Go through the lines of the material and tally those with the string "linejoin"; reply with the number alone.

(Data records Opens)

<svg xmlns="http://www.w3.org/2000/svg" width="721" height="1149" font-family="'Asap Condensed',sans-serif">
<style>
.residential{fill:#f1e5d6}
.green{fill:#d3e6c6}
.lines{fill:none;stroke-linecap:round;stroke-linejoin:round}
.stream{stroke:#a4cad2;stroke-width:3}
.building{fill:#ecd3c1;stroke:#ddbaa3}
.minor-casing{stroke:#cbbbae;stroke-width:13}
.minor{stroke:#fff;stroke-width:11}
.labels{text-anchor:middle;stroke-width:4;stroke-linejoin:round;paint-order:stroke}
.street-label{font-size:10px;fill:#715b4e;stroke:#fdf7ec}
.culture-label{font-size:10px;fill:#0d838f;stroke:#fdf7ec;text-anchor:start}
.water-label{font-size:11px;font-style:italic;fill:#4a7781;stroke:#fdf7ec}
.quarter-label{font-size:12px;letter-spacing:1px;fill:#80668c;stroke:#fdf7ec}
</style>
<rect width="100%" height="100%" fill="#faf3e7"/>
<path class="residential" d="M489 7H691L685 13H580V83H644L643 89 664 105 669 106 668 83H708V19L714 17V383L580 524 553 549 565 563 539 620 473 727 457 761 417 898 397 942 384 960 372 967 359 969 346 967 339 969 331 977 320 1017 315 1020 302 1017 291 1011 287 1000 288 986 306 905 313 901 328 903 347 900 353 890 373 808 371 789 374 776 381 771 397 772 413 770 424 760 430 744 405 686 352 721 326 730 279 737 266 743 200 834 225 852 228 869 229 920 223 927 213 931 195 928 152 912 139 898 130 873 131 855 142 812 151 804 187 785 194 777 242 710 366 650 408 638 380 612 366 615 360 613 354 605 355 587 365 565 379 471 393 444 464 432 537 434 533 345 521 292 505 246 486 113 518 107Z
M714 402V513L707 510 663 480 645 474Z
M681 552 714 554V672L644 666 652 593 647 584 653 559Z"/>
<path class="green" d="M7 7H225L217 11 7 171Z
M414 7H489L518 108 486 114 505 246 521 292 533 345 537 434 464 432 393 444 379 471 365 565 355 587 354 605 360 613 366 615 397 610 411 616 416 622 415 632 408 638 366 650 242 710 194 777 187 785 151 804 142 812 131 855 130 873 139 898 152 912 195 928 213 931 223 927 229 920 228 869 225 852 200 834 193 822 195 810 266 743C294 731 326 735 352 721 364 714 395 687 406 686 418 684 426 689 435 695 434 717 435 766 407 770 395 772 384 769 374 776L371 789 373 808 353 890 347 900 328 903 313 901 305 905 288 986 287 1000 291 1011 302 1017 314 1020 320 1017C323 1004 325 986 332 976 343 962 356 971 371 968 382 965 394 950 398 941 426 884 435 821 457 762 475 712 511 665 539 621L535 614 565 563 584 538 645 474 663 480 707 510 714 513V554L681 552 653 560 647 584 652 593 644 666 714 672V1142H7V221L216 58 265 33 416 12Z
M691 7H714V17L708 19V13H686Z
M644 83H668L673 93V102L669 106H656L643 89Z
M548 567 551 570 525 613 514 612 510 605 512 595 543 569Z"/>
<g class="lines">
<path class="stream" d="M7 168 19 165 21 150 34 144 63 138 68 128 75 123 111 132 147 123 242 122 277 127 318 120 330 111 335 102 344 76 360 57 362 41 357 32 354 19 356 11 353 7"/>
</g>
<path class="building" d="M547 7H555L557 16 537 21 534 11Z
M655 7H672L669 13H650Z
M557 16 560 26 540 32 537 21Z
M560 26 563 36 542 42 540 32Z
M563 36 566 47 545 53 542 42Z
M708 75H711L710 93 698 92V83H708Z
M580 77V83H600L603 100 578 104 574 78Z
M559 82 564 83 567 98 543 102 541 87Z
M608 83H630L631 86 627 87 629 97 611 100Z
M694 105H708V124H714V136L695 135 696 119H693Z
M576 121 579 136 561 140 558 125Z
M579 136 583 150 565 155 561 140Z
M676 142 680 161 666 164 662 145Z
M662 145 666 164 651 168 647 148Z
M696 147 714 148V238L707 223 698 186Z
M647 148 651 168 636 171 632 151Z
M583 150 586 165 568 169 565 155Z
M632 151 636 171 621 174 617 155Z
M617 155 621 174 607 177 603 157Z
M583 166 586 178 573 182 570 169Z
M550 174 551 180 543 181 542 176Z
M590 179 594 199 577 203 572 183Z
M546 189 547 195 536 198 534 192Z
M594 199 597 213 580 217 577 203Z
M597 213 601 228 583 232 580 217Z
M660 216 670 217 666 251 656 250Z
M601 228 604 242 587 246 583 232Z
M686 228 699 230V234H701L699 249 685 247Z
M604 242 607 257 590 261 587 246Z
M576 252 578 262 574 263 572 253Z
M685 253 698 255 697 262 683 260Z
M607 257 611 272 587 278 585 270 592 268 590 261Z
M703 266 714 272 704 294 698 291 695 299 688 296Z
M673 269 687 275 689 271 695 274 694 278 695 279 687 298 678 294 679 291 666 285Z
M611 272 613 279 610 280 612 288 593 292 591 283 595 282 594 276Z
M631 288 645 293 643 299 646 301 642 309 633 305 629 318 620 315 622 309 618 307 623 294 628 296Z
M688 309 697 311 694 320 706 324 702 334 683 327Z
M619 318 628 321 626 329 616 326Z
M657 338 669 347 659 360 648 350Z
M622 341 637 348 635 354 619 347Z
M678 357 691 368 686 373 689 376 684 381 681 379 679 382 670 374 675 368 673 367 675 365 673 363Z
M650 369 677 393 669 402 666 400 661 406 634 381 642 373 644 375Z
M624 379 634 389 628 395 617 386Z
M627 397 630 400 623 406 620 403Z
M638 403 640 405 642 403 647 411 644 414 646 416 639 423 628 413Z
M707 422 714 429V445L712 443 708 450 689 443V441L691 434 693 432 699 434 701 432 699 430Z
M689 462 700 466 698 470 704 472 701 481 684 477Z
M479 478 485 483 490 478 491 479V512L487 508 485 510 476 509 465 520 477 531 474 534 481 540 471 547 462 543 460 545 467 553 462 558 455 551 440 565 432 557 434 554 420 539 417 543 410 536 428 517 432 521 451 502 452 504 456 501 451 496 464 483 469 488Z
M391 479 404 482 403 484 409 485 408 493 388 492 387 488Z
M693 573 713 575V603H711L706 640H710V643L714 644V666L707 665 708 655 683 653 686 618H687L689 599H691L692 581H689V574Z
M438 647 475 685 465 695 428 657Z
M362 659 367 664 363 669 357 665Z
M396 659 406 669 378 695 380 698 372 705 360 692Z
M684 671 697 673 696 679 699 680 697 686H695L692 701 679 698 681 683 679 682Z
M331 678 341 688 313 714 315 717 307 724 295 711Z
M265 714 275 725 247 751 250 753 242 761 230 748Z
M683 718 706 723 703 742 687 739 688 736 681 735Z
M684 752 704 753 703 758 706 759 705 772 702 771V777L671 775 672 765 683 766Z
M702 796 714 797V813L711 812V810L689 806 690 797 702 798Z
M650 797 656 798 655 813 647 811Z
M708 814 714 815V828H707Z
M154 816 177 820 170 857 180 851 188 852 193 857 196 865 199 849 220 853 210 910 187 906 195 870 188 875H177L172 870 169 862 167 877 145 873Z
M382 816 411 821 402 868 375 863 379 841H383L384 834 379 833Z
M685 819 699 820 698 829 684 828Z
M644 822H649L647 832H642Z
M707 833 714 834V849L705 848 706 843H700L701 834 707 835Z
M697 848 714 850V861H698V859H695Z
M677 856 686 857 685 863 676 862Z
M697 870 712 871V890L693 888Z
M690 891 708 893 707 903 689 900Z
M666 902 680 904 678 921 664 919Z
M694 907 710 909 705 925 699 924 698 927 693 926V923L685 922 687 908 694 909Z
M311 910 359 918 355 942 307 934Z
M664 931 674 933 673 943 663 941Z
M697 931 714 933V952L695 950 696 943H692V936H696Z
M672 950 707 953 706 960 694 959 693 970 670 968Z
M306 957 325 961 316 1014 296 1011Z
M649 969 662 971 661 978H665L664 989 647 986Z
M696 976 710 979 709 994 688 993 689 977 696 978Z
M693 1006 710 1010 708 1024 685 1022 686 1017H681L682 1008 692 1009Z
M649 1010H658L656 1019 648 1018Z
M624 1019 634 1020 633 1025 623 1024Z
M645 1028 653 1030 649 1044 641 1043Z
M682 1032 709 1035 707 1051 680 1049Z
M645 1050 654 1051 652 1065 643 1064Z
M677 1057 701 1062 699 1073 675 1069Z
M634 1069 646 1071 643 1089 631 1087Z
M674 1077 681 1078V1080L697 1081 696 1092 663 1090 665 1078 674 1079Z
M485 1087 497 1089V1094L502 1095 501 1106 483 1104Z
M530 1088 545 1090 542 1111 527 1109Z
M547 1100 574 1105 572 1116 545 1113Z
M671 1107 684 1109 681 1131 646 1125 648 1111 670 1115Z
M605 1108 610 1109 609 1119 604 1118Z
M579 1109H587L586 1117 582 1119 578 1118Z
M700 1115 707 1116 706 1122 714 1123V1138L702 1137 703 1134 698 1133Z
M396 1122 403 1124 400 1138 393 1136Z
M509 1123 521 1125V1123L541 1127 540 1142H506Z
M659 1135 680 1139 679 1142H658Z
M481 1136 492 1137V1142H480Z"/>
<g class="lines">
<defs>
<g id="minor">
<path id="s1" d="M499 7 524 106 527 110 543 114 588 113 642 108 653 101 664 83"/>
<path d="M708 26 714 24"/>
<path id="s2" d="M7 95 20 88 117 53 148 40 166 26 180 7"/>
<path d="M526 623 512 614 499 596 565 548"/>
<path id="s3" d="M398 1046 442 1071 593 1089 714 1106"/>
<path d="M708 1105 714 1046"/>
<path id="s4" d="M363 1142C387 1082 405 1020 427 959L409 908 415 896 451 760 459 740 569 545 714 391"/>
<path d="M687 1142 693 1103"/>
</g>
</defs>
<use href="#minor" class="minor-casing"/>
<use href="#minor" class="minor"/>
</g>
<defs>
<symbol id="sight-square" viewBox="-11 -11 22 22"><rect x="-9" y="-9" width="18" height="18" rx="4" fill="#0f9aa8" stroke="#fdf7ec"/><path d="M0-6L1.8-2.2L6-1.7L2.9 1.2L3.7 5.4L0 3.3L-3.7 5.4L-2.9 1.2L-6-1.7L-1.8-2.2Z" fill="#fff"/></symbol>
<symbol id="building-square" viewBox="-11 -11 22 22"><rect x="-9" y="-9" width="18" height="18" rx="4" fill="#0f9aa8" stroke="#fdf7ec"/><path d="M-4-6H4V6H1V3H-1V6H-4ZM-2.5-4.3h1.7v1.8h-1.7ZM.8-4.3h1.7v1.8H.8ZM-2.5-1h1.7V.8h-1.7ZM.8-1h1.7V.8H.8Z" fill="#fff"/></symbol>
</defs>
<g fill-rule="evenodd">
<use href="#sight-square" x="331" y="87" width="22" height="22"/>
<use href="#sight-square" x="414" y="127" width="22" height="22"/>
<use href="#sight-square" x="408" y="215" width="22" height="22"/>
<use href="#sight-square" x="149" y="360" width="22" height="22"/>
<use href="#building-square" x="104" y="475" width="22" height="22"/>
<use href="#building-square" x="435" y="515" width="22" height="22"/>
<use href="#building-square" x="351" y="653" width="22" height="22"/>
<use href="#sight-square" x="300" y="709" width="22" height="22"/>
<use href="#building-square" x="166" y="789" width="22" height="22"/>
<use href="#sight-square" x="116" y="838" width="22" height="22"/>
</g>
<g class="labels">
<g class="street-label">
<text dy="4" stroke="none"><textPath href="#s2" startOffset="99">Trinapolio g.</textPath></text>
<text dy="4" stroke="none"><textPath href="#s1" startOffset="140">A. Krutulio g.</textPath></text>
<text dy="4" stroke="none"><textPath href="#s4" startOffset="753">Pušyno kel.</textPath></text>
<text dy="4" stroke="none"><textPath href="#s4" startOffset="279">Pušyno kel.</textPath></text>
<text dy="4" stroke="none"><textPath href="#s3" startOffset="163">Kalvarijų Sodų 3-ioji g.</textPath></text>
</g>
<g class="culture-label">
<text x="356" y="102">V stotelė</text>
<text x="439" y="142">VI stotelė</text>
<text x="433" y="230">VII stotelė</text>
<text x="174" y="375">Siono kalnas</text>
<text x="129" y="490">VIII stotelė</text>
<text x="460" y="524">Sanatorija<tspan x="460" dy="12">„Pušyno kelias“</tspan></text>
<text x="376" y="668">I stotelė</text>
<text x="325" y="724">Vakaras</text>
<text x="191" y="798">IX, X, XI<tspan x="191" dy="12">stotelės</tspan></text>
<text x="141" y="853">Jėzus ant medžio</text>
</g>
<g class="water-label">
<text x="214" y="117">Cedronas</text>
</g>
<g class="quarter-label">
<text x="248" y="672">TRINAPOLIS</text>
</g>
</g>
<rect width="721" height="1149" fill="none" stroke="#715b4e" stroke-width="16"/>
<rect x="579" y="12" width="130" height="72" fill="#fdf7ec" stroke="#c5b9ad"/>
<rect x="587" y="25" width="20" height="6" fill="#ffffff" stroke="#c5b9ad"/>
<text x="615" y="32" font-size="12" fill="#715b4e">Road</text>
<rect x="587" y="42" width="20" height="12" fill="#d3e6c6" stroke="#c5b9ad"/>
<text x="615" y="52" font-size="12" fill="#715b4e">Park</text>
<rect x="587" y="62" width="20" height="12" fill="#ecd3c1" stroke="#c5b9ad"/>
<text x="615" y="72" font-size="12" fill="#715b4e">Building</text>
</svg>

(Data records Closes)

## Response to the task
2